Davos 2011: World leaders struggle to rebuild trust

Demonstrators protest over bankers' bonuses outside offices of RBS in London, 14 January 2011
Image caption Banks and governments alike have found it hard to regain trust

Public trust in business, governments, non-governmental organisations and the media is slow to rebuild, according to the Edelman Trust Barometer.

Trust in business and governments, starting at a low level, showed "marked resilience", the PR firm says.

The United States are the exception, where trust fell sharply last year.

Chief executive Richard Edelman said scepticism had "increased as a result of the systemic impact of corporate and government crises".

While trust in business had "stabilised globally," its nature had changed, Mr Edelman said. Trust was now "different and conditional, premised on what a company does and how it communicates".

Companies 'must deliver'

In other words: if a company makes a mistake, it can lose the backing of its customers in an instant.

And once trust has been lost, distrusted companies are finding it increasingly difficult to regain trust.

"Trust has transformed the licence to operate for business," said Mr Edelman. "Company actions must deliver on the expectations for a collaborative approach that benefits society, not just shareholders."

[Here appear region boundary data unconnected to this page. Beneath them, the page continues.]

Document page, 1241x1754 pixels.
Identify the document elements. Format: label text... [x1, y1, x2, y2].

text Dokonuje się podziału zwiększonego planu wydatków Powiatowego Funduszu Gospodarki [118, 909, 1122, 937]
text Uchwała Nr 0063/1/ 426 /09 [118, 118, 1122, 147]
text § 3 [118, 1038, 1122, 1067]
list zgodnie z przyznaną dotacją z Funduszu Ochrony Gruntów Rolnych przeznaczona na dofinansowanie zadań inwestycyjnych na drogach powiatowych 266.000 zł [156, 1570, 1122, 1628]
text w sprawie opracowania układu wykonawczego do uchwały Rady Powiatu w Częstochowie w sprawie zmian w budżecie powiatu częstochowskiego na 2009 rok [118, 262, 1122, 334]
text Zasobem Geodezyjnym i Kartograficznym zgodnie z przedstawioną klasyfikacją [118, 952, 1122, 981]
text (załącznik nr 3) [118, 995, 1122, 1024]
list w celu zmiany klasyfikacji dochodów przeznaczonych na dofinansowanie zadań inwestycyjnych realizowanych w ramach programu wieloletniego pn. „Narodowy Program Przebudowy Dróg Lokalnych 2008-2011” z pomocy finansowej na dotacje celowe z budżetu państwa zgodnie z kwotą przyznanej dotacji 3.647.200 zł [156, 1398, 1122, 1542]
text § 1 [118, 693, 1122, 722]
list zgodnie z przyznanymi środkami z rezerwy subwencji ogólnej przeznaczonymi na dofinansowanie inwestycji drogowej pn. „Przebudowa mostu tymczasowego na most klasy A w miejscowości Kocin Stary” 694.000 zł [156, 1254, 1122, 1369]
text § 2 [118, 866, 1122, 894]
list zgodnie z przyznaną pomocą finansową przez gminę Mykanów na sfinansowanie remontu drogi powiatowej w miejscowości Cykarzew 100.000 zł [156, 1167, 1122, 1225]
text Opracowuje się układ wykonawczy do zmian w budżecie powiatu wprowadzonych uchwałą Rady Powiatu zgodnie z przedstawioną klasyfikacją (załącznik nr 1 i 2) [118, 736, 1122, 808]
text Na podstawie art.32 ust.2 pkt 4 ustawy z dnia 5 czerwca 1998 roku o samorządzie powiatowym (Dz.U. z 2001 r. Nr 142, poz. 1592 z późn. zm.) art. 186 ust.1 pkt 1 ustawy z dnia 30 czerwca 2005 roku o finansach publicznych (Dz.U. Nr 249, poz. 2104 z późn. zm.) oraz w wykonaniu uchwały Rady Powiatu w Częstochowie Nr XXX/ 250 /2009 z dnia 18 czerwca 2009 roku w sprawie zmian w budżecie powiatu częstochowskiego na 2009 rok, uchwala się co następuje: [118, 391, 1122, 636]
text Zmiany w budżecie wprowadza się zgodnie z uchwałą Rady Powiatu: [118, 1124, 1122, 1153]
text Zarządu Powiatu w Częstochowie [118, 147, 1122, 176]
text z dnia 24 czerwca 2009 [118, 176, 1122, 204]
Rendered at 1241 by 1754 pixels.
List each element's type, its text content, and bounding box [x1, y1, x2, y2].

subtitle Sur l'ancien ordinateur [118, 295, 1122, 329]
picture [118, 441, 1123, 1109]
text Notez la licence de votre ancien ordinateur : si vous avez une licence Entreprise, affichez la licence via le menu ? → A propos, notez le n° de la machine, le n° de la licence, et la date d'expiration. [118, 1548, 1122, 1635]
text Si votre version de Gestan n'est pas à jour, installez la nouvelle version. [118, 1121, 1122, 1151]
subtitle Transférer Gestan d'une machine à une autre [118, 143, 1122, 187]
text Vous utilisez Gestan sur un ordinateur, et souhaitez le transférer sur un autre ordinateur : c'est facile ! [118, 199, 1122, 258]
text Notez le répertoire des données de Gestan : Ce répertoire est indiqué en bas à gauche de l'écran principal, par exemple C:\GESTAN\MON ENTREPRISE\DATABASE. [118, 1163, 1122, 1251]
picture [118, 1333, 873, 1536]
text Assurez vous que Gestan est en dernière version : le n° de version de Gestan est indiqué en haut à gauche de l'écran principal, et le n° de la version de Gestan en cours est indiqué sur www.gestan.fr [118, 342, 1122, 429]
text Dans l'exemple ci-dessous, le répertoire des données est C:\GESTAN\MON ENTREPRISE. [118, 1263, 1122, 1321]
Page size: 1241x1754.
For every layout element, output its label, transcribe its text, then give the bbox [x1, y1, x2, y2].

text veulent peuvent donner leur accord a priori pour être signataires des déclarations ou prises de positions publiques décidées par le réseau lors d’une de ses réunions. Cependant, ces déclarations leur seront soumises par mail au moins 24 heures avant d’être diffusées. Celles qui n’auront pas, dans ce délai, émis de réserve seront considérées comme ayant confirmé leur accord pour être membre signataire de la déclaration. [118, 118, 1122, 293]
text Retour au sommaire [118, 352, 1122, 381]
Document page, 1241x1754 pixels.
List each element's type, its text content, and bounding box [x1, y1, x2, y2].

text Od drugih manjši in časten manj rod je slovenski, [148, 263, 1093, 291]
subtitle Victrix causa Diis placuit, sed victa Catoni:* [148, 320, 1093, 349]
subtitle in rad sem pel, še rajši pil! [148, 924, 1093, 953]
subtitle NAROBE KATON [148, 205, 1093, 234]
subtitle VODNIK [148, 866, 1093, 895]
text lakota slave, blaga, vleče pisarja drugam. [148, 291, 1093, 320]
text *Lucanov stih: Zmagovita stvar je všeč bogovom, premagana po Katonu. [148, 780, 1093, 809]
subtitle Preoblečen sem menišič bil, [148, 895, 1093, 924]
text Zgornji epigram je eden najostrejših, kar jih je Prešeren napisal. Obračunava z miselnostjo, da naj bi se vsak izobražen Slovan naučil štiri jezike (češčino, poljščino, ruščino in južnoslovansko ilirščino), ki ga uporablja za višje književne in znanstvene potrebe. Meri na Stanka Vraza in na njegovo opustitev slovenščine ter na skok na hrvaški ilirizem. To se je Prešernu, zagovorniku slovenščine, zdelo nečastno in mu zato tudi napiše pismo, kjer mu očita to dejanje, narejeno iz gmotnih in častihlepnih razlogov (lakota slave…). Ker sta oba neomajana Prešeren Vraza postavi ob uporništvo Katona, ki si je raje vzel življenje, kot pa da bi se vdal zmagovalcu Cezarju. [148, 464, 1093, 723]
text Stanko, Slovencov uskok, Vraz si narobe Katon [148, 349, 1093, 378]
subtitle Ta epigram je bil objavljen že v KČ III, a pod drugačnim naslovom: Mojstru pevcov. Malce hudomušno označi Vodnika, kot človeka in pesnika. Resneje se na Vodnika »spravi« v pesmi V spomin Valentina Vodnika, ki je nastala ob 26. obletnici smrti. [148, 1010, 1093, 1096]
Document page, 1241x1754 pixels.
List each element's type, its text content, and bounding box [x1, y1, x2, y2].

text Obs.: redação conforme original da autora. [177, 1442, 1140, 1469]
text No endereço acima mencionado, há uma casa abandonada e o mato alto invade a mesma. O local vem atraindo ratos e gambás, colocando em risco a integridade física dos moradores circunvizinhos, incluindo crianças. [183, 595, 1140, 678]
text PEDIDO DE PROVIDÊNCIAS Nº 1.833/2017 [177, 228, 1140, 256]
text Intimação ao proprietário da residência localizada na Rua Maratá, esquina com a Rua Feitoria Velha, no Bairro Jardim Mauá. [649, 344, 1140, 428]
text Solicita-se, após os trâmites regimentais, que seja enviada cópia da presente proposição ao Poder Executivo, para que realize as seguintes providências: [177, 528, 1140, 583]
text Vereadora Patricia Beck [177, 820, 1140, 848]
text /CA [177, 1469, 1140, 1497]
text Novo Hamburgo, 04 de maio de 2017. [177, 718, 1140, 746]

The survey will provide food for thought for the business and political leaders coming together in Davos, where issues such as trust and corporate credibility are high on the agenda.

Unsurprisingly, 61% of those polled for the survey want government to regulate companies so that they have to behave responsibly.

In the UK and Irish Republic, countries that suffered massive failures of their banking systems, 82% support regulation.

According to the survey, internet search engines are the first stop for people who want to know more about companies, followed by news websites and other media.

In the US we trust - not

While trust may have held steady elsewhere, in the United States, public trust has suffered a collapse, falling eight points to 46%, with trust in the government at a mere 40% of those polled.

That puts the United States near the bottom of the 23 countries polled. Just three years ago, the US was in the top four.

Image caption World leaders have much to chew over at Davos this year

Unsurprisingly, trust in US banks has evaporated, down from 71% in 2008 to a mere 25%.

Edelman polls for its trust barometer more than 5,000 "informed" people from the upper end of society - college-educated, household income in the top quarter, and regular consumers of business and other news.

And they are slowly running out of people that they can trust. Academics and technical experts are perceived to be most credible.

Chief executives make a surprise recovery, with 50% describing them as credible spokespeople. That puts them in the second-highest slot, after a year spent in the bottom two.

Companies can also hide under the umbrella of their home country. The four most-trusted countries for multinational firms to base their headquarters in are Germany, Canada, Sweden and Switzerland.